Reading passage:
'''

Construction Challenges and Schedule

In reality, most projects in today’s climate are running into material lead times. In addition, wet weather can cause less-than-ideal working conditions and potential setbacks. Here’s how we handled some construction challenges along the way:

Weather challenges:

The full construction of the core, shell and interior build-out was completed in less than 1 year, with much of the sitework underway during the wet-weather season. The team persisted in building despite having 99 days with 1/10th of an inch or greater rainfall between August and June.  To combat these conditions, they employed a variety of techniques, including:

  • Strategic planning for concrete pours to take advantage of short weather windows
  • Use of concrete curing blankets to prevent defects in the concrete
  • The use of a schedule acceleration allowance to pay for weekend work for concrete pours
  • Installation of plywood at all window openings while waiting for the aluminum frames and glass.

'''

Work request 1:
In the passage on construction challenges, how many days had rainfall of 1/10th of an inch or greater between August and June?
Work request 2:
Carry on the passage on construction challenges from the point where it ends.
The data is not needed.

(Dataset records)

'''

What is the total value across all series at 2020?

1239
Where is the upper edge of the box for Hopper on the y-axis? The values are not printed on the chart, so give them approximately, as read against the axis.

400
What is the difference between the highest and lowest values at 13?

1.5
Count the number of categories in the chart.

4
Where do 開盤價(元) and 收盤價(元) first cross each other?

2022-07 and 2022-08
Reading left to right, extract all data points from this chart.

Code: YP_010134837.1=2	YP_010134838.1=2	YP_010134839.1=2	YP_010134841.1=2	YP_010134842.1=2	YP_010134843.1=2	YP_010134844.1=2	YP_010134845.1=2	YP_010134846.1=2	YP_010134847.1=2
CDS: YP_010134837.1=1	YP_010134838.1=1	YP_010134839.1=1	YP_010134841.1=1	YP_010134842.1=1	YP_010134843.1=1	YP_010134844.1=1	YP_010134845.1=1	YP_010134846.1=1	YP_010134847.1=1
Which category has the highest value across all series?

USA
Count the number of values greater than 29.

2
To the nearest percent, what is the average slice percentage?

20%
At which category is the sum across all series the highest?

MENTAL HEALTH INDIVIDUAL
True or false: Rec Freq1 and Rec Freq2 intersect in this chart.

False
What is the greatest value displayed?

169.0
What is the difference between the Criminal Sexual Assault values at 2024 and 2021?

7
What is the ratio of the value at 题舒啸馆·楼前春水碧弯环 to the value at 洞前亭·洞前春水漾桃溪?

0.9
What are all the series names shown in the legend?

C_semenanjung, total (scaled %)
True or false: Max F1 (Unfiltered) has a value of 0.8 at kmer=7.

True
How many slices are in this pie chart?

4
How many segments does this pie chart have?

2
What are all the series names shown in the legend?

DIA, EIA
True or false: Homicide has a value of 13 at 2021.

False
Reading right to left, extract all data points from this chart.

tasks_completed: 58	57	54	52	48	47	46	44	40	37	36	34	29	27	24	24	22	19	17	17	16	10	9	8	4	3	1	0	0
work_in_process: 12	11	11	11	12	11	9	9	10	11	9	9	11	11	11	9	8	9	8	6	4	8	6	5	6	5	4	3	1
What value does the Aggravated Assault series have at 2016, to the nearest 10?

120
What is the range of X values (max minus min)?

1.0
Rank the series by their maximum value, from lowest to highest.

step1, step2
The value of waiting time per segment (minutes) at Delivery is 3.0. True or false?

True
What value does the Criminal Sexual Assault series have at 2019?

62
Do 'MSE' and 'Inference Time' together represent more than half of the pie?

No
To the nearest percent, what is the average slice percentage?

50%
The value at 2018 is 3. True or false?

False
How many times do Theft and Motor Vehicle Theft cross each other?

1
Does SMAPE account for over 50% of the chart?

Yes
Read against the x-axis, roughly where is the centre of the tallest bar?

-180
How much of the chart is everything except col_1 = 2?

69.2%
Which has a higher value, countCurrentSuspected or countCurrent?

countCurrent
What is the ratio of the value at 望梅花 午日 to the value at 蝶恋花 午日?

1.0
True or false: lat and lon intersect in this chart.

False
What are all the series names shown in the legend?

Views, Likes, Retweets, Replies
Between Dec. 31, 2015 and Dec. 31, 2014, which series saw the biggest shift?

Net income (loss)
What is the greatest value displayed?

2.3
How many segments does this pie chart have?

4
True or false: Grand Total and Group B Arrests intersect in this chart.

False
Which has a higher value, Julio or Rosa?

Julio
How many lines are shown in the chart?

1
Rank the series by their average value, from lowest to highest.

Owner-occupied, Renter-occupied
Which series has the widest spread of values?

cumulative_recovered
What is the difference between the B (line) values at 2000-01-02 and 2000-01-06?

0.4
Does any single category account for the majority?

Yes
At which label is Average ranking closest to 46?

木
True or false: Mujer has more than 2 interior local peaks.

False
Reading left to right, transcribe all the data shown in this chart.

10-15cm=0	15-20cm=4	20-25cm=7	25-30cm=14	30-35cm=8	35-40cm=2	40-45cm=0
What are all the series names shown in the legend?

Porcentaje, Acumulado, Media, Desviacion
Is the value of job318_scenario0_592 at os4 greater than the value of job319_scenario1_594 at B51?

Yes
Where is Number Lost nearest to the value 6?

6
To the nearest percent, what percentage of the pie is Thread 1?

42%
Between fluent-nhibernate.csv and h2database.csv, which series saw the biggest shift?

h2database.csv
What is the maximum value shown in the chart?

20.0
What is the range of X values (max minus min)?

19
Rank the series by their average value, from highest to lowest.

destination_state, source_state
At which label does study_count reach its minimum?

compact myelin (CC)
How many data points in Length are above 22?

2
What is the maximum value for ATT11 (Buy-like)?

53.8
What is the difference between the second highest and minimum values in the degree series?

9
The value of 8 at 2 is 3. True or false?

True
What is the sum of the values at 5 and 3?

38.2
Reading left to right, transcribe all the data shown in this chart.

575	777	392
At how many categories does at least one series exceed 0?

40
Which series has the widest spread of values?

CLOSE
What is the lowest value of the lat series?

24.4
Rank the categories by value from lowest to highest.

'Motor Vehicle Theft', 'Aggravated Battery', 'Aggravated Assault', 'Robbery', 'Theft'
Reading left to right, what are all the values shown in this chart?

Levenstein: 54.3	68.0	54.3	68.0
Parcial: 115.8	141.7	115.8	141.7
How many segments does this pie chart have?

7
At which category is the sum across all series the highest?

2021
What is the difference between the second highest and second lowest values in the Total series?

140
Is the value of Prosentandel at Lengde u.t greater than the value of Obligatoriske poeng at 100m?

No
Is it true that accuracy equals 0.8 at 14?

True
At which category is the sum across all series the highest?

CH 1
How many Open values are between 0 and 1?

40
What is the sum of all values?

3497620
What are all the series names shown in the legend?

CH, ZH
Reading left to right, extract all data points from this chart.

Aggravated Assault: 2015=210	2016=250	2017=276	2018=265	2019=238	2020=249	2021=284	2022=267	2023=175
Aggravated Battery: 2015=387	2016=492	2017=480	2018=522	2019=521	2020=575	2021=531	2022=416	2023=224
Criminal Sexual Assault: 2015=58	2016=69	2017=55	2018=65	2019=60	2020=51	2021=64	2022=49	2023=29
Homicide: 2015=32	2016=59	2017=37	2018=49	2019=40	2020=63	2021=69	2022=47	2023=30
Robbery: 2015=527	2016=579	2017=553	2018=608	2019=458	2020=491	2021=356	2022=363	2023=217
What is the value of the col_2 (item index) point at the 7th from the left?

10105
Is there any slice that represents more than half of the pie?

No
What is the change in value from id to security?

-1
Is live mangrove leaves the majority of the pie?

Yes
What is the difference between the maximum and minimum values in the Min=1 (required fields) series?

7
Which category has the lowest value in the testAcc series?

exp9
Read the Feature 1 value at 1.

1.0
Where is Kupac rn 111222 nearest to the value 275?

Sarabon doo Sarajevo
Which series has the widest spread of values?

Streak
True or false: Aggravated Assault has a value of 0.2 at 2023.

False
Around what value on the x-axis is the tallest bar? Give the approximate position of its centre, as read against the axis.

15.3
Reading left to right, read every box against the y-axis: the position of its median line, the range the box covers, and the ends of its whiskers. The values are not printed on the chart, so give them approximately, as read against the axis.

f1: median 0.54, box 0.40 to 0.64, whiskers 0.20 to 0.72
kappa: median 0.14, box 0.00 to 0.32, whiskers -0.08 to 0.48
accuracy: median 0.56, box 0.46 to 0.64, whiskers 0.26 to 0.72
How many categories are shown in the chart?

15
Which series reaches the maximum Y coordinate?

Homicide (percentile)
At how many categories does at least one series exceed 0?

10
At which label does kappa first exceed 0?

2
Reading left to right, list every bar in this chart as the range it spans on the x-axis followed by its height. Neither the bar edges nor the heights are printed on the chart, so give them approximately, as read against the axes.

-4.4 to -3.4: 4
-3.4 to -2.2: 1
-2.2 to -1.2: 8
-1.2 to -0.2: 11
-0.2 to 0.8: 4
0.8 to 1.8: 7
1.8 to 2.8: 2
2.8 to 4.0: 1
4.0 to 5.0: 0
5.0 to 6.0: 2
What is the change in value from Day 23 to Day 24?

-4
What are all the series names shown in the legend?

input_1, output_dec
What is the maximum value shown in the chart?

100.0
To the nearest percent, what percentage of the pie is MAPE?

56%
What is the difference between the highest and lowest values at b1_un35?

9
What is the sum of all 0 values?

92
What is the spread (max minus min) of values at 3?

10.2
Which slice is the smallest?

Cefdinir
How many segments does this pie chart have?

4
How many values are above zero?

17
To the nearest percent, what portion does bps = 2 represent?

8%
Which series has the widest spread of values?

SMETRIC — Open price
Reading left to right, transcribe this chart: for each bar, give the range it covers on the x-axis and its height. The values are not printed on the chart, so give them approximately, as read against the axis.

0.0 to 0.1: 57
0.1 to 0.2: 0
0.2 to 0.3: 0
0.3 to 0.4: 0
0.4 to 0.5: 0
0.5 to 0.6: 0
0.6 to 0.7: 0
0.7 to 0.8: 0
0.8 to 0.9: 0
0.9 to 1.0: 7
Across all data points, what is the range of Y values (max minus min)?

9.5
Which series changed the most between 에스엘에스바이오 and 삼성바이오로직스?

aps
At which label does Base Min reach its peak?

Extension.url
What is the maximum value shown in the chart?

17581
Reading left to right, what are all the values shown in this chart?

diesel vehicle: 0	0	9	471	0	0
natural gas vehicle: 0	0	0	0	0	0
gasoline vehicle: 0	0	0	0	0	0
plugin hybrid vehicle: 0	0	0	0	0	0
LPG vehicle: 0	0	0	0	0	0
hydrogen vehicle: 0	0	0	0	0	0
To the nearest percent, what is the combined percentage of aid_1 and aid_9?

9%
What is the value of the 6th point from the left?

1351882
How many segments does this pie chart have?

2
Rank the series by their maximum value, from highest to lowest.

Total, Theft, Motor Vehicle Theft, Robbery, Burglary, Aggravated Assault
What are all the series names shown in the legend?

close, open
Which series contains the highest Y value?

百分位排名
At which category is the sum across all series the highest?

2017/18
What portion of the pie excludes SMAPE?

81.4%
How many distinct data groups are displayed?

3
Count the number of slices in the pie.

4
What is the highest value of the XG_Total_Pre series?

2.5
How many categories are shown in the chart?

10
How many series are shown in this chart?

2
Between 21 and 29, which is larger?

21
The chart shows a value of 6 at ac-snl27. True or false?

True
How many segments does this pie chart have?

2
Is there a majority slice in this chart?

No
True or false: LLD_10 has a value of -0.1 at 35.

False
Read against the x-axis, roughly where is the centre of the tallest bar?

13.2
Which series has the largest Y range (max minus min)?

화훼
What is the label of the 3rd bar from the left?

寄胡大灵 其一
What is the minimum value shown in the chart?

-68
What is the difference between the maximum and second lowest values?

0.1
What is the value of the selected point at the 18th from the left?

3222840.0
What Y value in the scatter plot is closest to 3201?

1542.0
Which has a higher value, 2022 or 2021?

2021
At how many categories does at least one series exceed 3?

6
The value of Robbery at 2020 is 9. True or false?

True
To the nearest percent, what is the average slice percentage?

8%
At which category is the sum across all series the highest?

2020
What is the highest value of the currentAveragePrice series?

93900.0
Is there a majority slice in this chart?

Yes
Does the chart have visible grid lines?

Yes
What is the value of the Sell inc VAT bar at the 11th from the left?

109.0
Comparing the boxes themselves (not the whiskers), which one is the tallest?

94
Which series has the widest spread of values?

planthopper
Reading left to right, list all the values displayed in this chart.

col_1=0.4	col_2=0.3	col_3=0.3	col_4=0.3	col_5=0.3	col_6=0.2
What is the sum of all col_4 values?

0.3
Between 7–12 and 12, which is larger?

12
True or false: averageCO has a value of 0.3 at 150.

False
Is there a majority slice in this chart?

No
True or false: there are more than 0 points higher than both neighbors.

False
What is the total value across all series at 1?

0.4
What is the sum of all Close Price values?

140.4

'''

Task answer 1:
99 days.

Task answer 2:
Permitting challenges and solutions

Just before to the issuance of the building permit, the City of Hillsboro asked the design team to relocate the building approximately 10’ away from the property line to achieve more distance between this structure and any future structures on the neighboring property. With such late notice and preconstruction efforts well underway, the team investigated alternatives to relocating the building and landed on the installing a ‘Water Wall’ sprinkler system along the South side of the building.

What is a Water Wall? Essentially, it is fire sprinklers mounted on the exterior of the building that is triggered to engage in the event of a fire. The idea is to prevent fires from spreading between buildings. These systems are installed by the Fire Protection subcontractor and are tied into the fire alarm and electrical systems, requiring significant coordination for successful installation.

“Once again Perlo has proven they are the best in the business with their dedication and hard work on the GXO project. This project was not easy and Perlo achieved TCO quicker than anyone expected.”

Louis Fontenot
Trammell Crow Company

Materials Lead Times

As is true on most projects in today’s climate, the GXO project experienced challenges with materials lead time, with the largest problem related to the tenant required back-up generator, electrical gear and Automatic Transfer Switch (ATS). The back-up generator, in particular, continued to be delayed, and despite consistent communication with the manufacturer, it became clear that the generator would not be onsite in time to open the building.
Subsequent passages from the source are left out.